В центре освещенного множеством многосвечных канделябров зала, бывшего больше по размерам, чем сам Мавзолей, стоял гроб. В нем сидел, свесив ноги, лысый человек, и пристально смотрел мне в лицо. Крышка, сделанная из цельного куска хрусталя, лежала на полу.
- Г’ыжий, - сказал труп. - Хог’ошо!
Я испуганно прикрыл ладонями волосы. Человек рассмеялся.
- Не тг'усь, мальчик, я детей люблю. - Он протянул мне руку. - Ленин. Владимиг Ильич, - и опять рассмеялся, громко, весело.
Я шагнул назад, упершись в тетю Таню. Та булькнула и оттолкнула меня. Ее тело было резиново мягким. Перед моими глазами мелькнуло что-то длинное, черное, как змея.
- Ну давай, не бойся, - сказал Ленин. - Ну подумаешь, умег г’азок человек, с кем не бывает! Великий Жг’ец вон тоже умег, а жив. - Он подмигнул мне, как подмигивала тетя Таня.
Я обернулся. Темная волна растеклась от стены до стены, мрачно тараща зеленые глаза, похожие на светящиеся виноградины. Щупальце вынырнуло из ее массы и попыталось снова потрепать меня по голове. Чуть ли не бегом я метнулся прочь от выхода, в сторону гроба.
- Танюша! - укоризненно сказал Ленин. - Видишь же, что г’ебенок этого не любит!
Волна обиженно бултыхнулась.
- Как тебя зовут, мальчик?
- Андрей… - пролепетал я.
- Андг’ей, «смелый», значит. Вот и будь смелее! - Ленин, лукаво улыбаясь, без малейшего усилия посадил меня себе на колено. Я сжался - кожа у него была сухой и слоистой, как чешуя. - Ну и как тебе, Андг’ей, живется в стг’ане пг’оигг’авшего социализма?
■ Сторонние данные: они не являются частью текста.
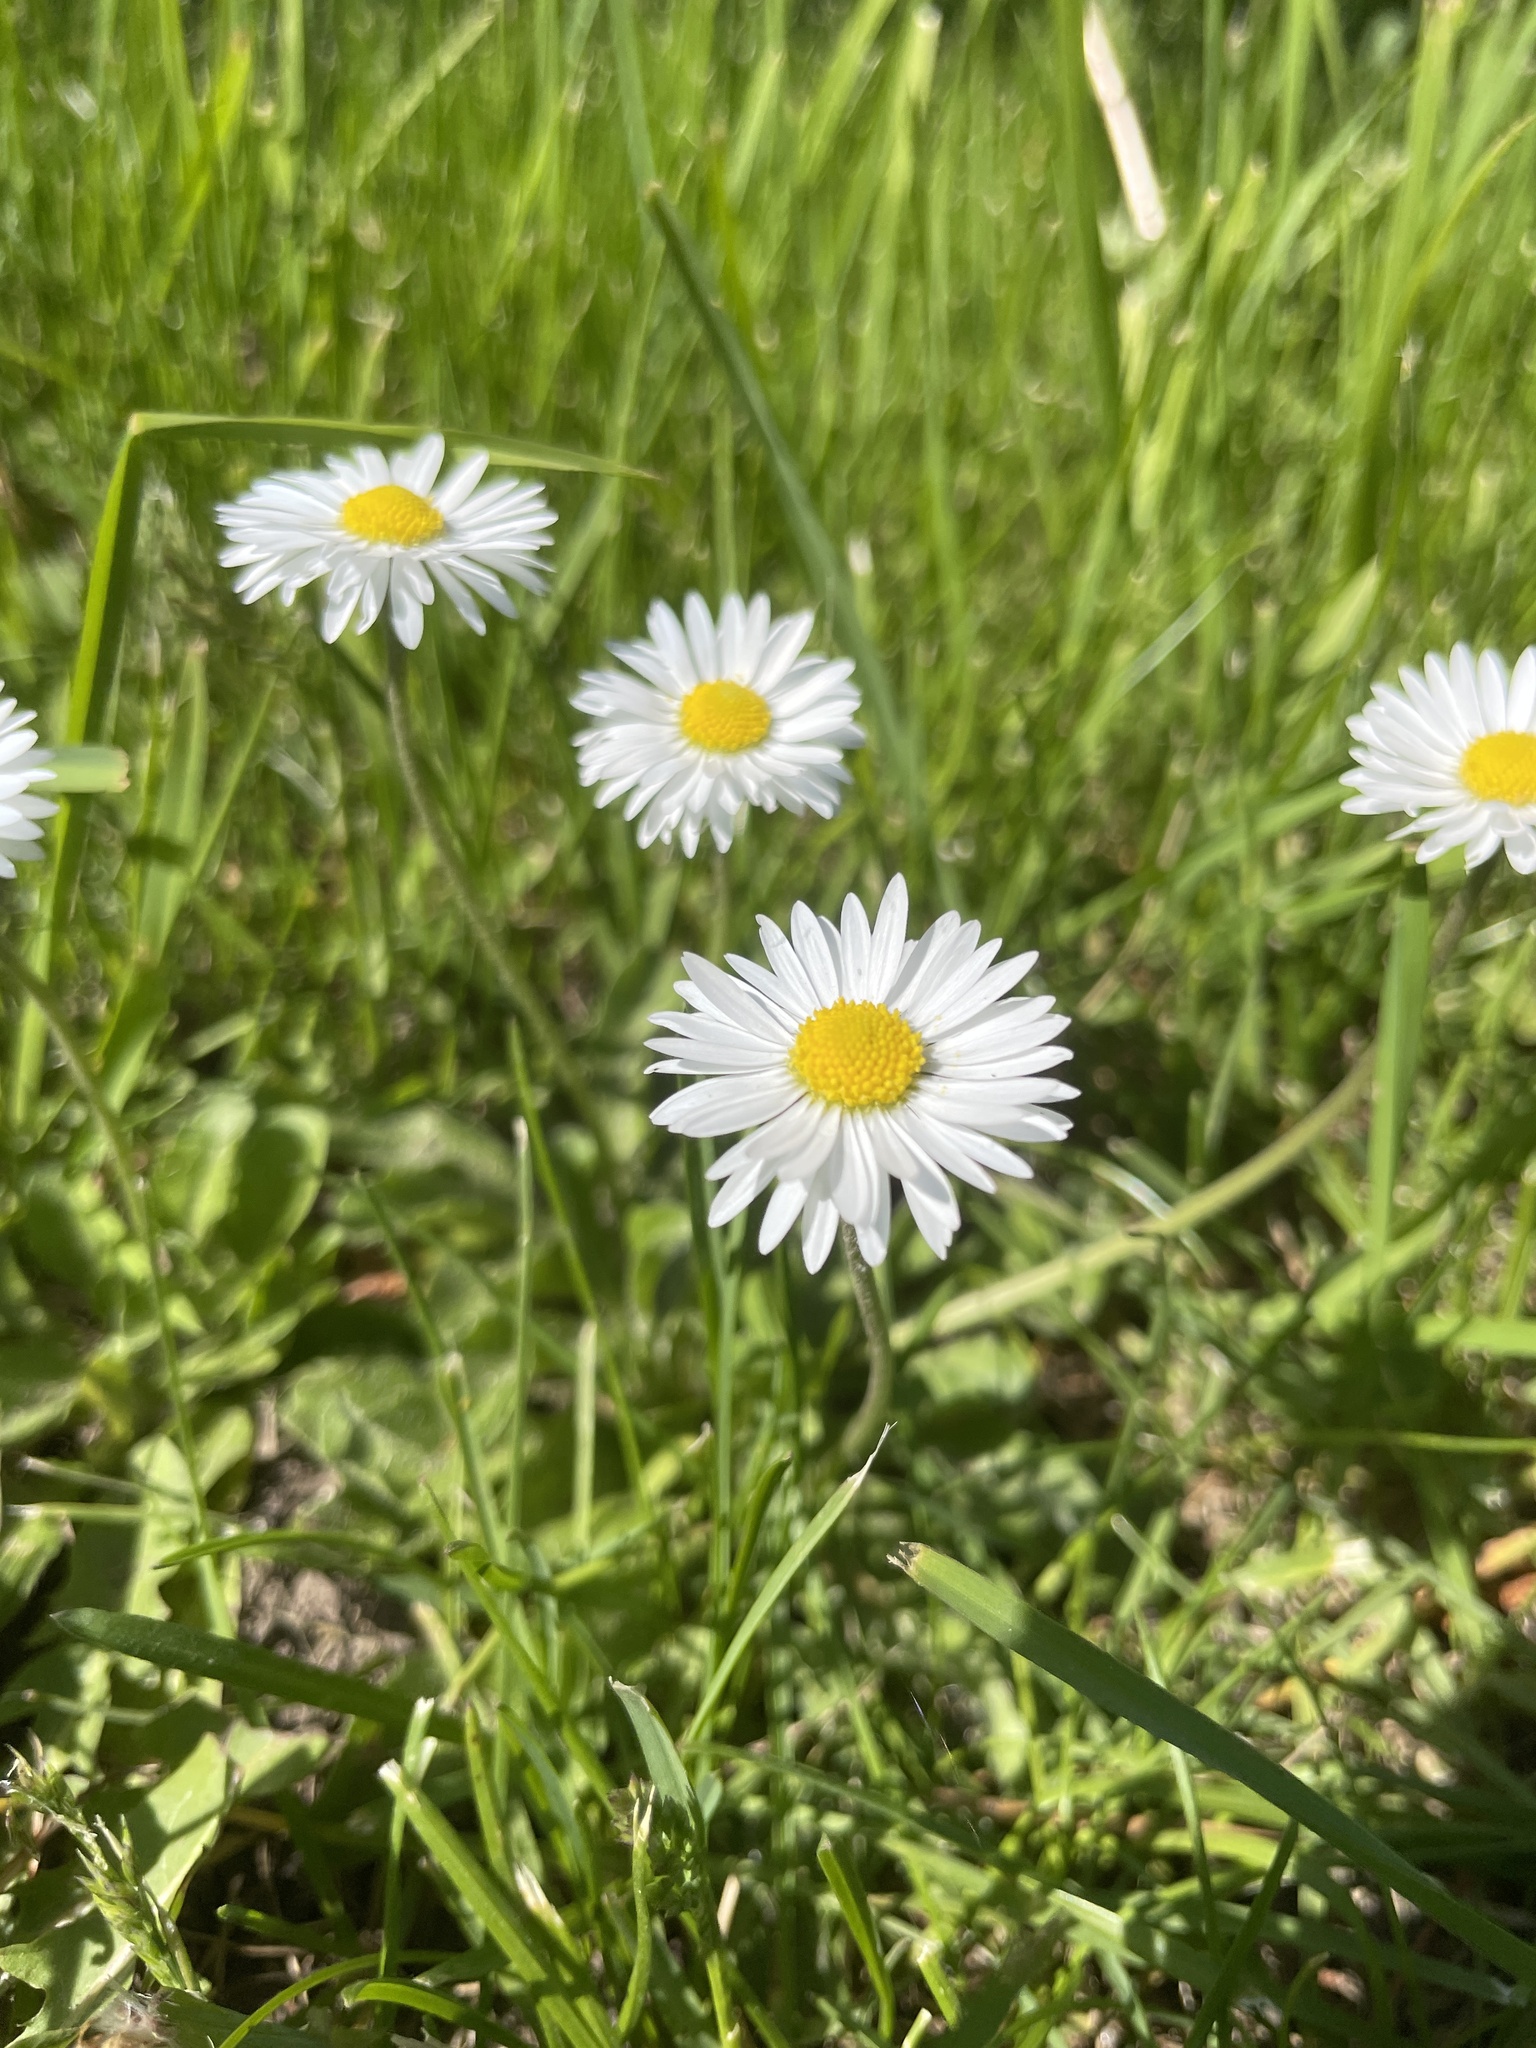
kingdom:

Я не знал, что такое «проигравший социализм», но спрашивать не решился.
- Не знаю.
- А все-таки?
Ленин смотрел на меня с искренним интересом, без панибратства тети Тани, и я вдруг почувствовал, что ему можно рассказать правду. Более того, он и так знал все, но хотел услышать это от меня. Ленин мне доверял, и я ощутил стыд за свой глупый страх и напряженность загнанного зверька.
- Маме плохо, дядя Ленин. Жить негде…
Только произнеся эти слова, я отчетливо понял, что вокруг - не сказка, не приключение, нам действительно негде жить, никому из друзей и родственников мы не нужны, а в старой квартире давно живут другие люди, и от своей детской беспомощности перед этим мне сдавило грудь. Хотелось заплакать, как совсем маленькому, уткнувшись носом в черную с золотом мантию Ленина.
- Безобг’азие! - воскликнул Владимир Ильич. - Дети и женщины выбг’ошены буг’жуями на улицу! Так дальше пг’одолжаться не может! - И добавил нормальным голосом: - Хочешь, чтобы я все испг’авил?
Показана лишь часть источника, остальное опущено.